Quant à l’humilité, cette qualité est celle qui permet de ne pas rejeter les commentaires négatifs et d’y prêter attention. «Elle vous donne la capacité fondamentale de saisir l’écart entre ce que vous êtes et ce que vous voulez être. Et si vous percevez cet écart, vous aurez peut-être alors la motivation nécessaire pour vous améliorer.» Or, explique-t-il, l’enjeu deviendra énorme sur le marché du travail et à l’intérieur des organisations. «Les entreprises sont de plus en plus confrontées à des individus dépourvus de tout sens des réalités, qui se croient extraordinaires et qui s’attendent à être promus au bout de six mois.»

Employeurs et employés devront également apprendre à utiliser l’IA à bon escient, estime-t-il. «Vous pouvez utiliser ChatGPT pour qu’il fasse tout à votre place en espérant que votre employeur continuera de vous payer. Ou, au contraire, vous pouvez vous en servir pour élever votre production à un niveau supérieur, ce qui vous rendra irremplaçable.» Et c’est justement là qu’interviennent les qualités de curiosité, d’imprévisibilité, de discernement et d’humilité dont l’intelligence artificielle est dépourvue.

L’éthique plutôt que la technologie

Tomas Chamorro-Premuzic prédit que ces compétences «humaines» deviendront bientôt plus importantes que les savoir-faire techniques. Selon les données dont dispose ManpowerGroup, la moitié des dix compétences les plus recherchées sur LinkedIn depuis quelques années sont purement informatiques (cybersécurité, apprentissage automatique, IA générative). L’autre moitié de la liste se rapporte à la gestion de soi, à la résilience, à la collaboration et aux compétences non techniques. 

«D’après certaines études et mes propres observations, les diplômés en littérature et en humanités sont maintenant plus demandés que les programmeurs, d’abord parce que l’IA commence à se programmer lui-même, mais aussi parce que la valeur ajoutée commence à venir de la capacité de poser les bonnes questions et d’avoir une certaine largeur de vue.»

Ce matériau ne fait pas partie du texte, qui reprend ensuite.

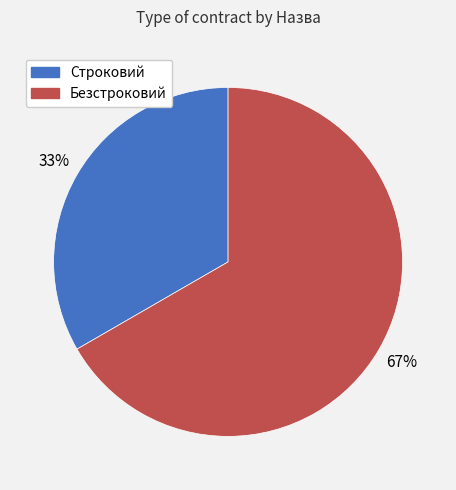

What is the ratio of the value at Безстроковий to the value at Строковий?

2.0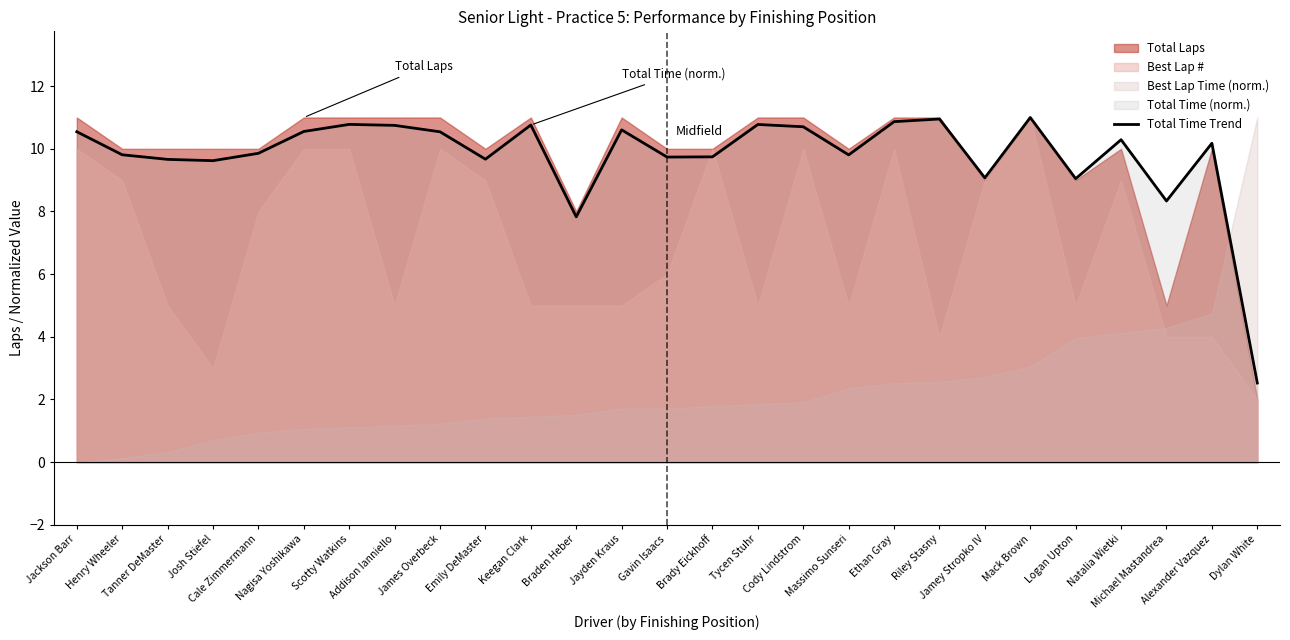

At which category does the chart reach its peak across all series?

Mack Brown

Tomas Chamorro-Premuzic est d’ailleurs encouragé par un certain regain d’intérêt pour l’éthique appliquée à l’intelligence artificielle chez les entreprises. «Les organisations devraient avoir leur propre éthicien de l’IA à l’interne. Pas seulement un expert en apprentissage automatique ou un scientifique des données.»

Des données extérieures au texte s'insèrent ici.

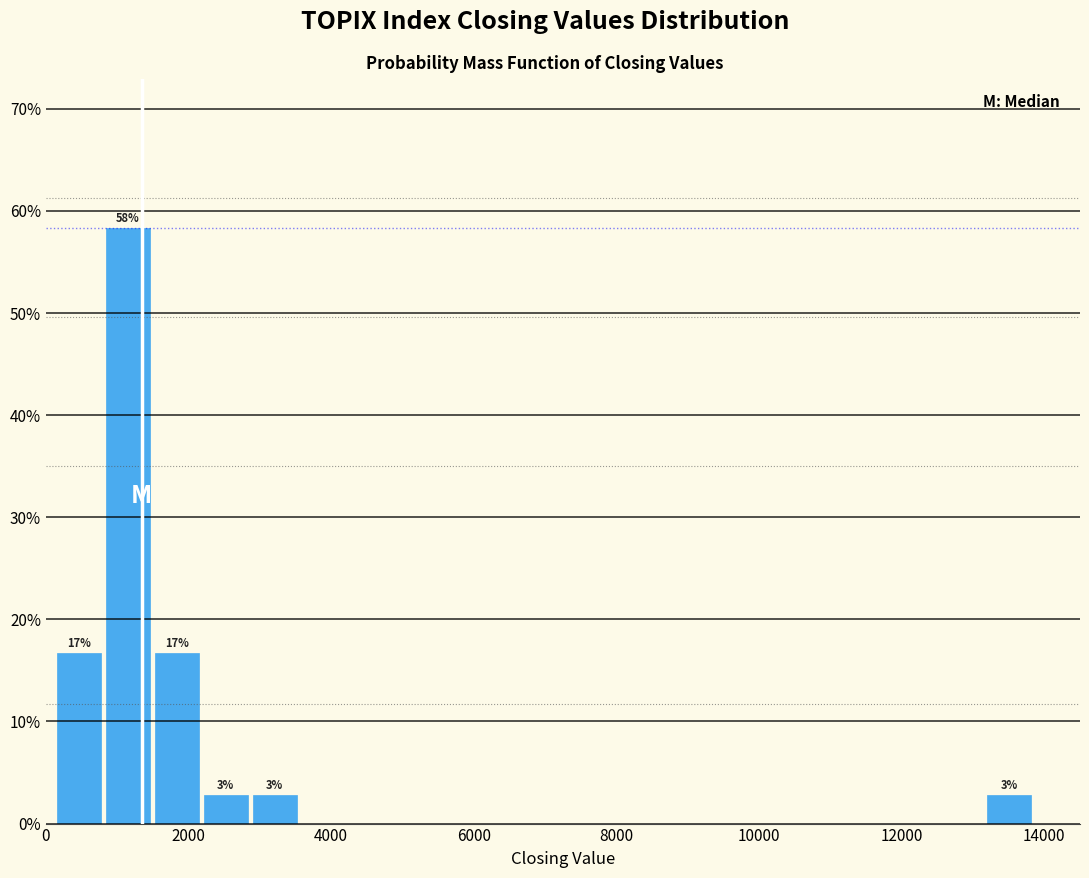

Read against the x-axis, roughly where is the centre of the tallest bar?

1200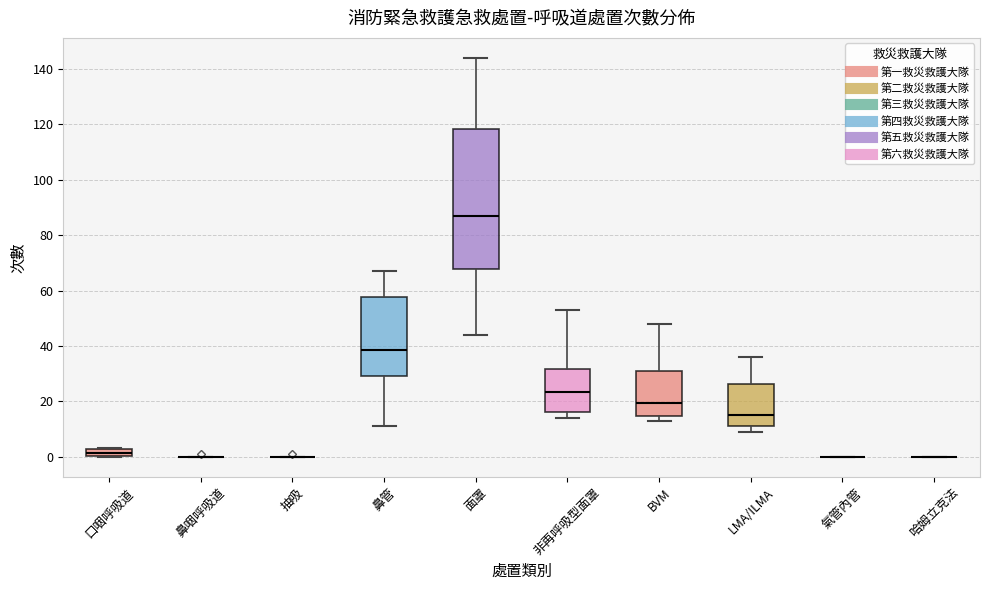

Which box is the tallest, from its lower edge to its upper edge?

面罩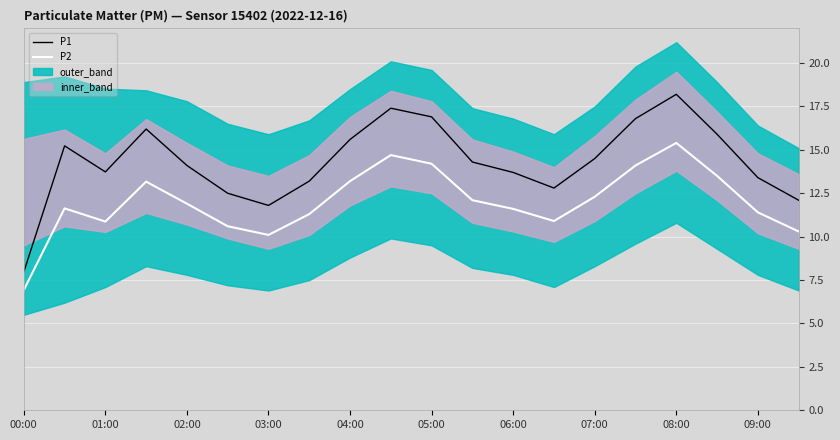

How many values in the P1 series are below 14?

9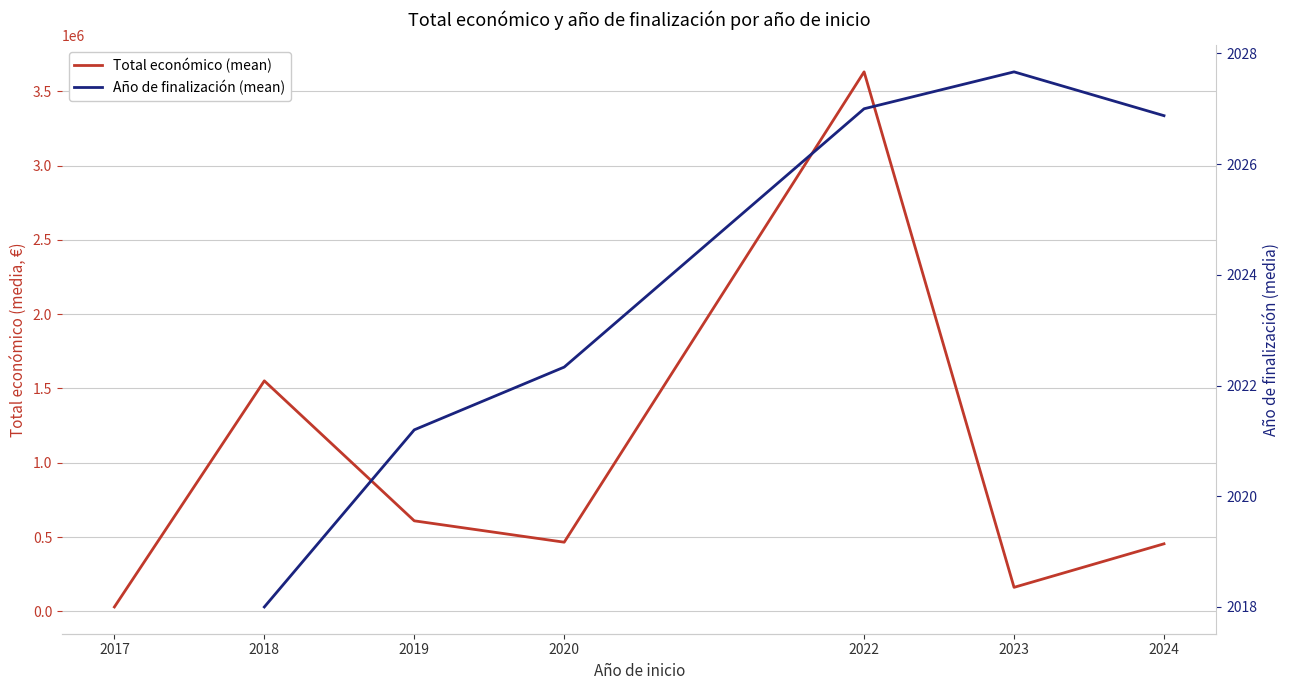

Is it true that Año de finalización (mean) equals 898.1 at 2024?

False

Le psychologue est cependant convaincu que l’intelligence artificielle pourrait contribuer de manière importante à assainir les milieux de travail de certains préjugés programmés depuis toujours dans l’inconscient humain, ceux notamment sur la race ou le genre qui se révèlent être un mauvais réflexe de la pensée humaine et que l’intelligence artificielle peut justement détecter et infléchir. «L’IA n’est peut- être pas meilleure que les êtres humains pour l’apprentissage, mais elle est bien meilleure qu’eux pour le désapprentissage. Par exemple, il serait possible de concevoir un outil de sélection de candidats dépourvu de préjugés et qui nous aiderait à créer un milieu de travail plus inclusif et diversifié.»

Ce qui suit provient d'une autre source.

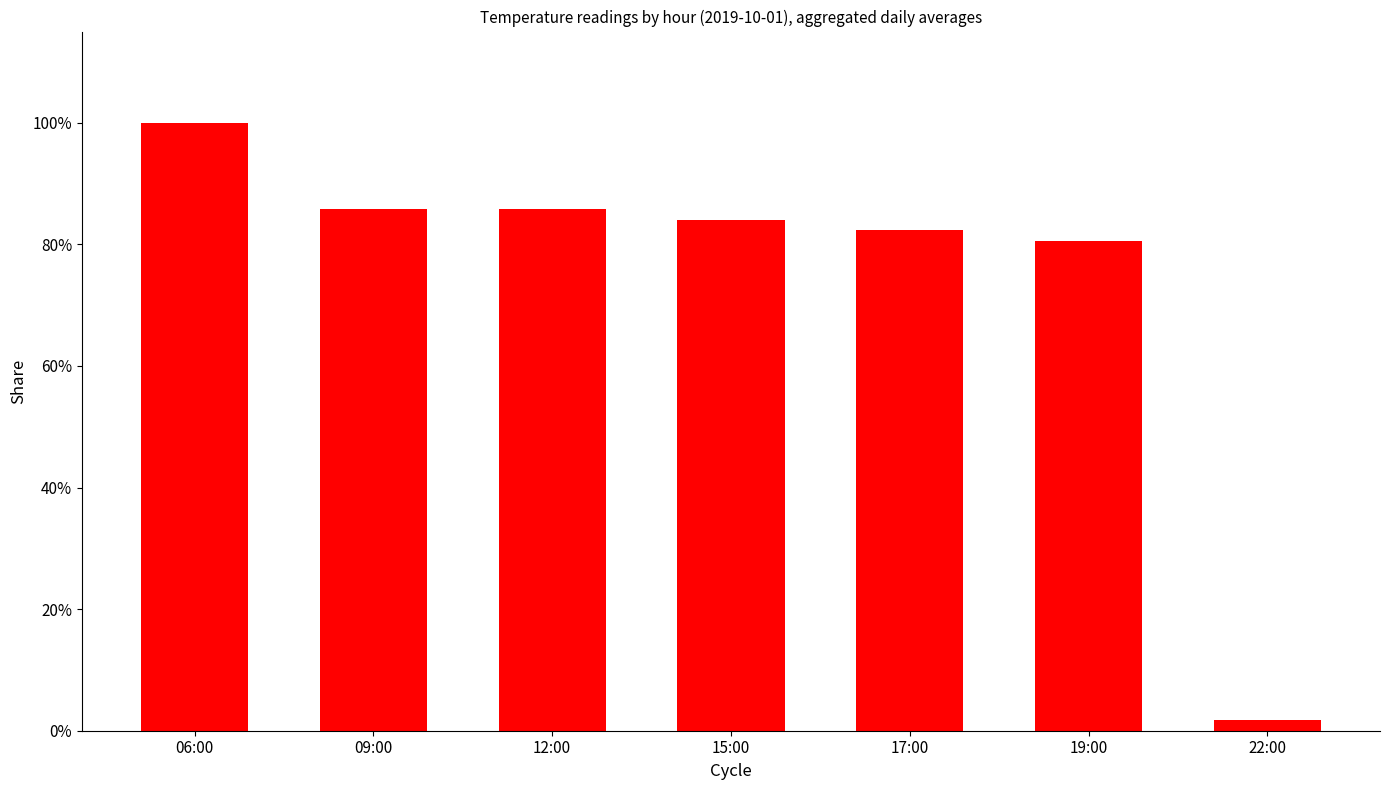

List the labels in order of value, smallest first.

22:00, 19:00, 17:00, 15:00, 09:00, 12:00, 06:00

L’IA devra cependant inciter les dirigeants à réfléchir sur certaines assises de l’organisation même du travail. «Nous mesurons la productivité en fonction du rendement par heure de travail. Mais si 50% du temps est utilisé à regarder YouTube, Instagram ou TikTok, il y a deux façons de voir la chose. On peut se dire : “Nous ne sommes réellement productifs que la moitié du temps!” Ou encore : “Nous faisons désormais en deux ou trois jours ce que nous faisions en cinq.” Donc, raisonne-t-il, avons-nous encore besoin d’une semaine de travail de cinq jours?»

«Si l’objectif est d’avoir encore des humains dans le tableau, des êtres heureux qui prospèrent et qui créent en utilisant la technique afin de croître et d’augmenter leur potentiel, alors nous devons nous ressaisir.»

Article publié dans l’édition Automne 2023 de Gestion


Note

[1] Chamorro-Premuzic, T., I, Human: AI, Automation, and the Quest to Reclaim What Makes Us Unique, Boston, Harvard Business Review Press, 2023, 220 pages.